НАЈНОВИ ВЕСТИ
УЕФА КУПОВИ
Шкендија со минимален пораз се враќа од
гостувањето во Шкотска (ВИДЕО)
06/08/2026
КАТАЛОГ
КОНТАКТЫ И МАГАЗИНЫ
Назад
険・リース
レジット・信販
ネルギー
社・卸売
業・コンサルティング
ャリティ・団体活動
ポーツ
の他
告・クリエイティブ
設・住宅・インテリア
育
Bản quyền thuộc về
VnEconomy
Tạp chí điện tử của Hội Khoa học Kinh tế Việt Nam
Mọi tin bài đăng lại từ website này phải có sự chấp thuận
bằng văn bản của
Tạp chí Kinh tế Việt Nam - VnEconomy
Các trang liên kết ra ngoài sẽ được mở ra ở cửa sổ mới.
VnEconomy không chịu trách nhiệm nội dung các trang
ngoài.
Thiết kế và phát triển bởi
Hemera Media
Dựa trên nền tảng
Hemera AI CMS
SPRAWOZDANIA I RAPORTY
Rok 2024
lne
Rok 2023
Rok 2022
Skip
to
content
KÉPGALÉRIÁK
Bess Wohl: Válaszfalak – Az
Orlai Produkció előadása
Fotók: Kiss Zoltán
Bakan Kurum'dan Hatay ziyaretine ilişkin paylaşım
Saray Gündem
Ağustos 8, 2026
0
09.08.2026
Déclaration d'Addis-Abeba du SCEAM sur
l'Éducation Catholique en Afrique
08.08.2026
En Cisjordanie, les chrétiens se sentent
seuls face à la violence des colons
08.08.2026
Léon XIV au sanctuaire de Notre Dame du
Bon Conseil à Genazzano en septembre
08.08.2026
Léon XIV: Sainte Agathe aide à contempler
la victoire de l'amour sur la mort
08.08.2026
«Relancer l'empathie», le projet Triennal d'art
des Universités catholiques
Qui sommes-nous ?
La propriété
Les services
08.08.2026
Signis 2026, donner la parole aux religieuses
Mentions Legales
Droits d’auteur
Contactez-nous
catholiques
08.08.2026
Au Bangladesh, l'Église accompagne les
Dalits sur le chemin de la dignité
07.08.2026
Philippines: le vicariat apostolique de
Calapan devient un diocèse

TRY IT: Whenever a line above contains "ngoài", copy that line.

RESPONSE FOR THIS EXERCISE:
Các trang liên kết ra ngoài sẽ được mở ra ở cửa sổ mới.
ngoài.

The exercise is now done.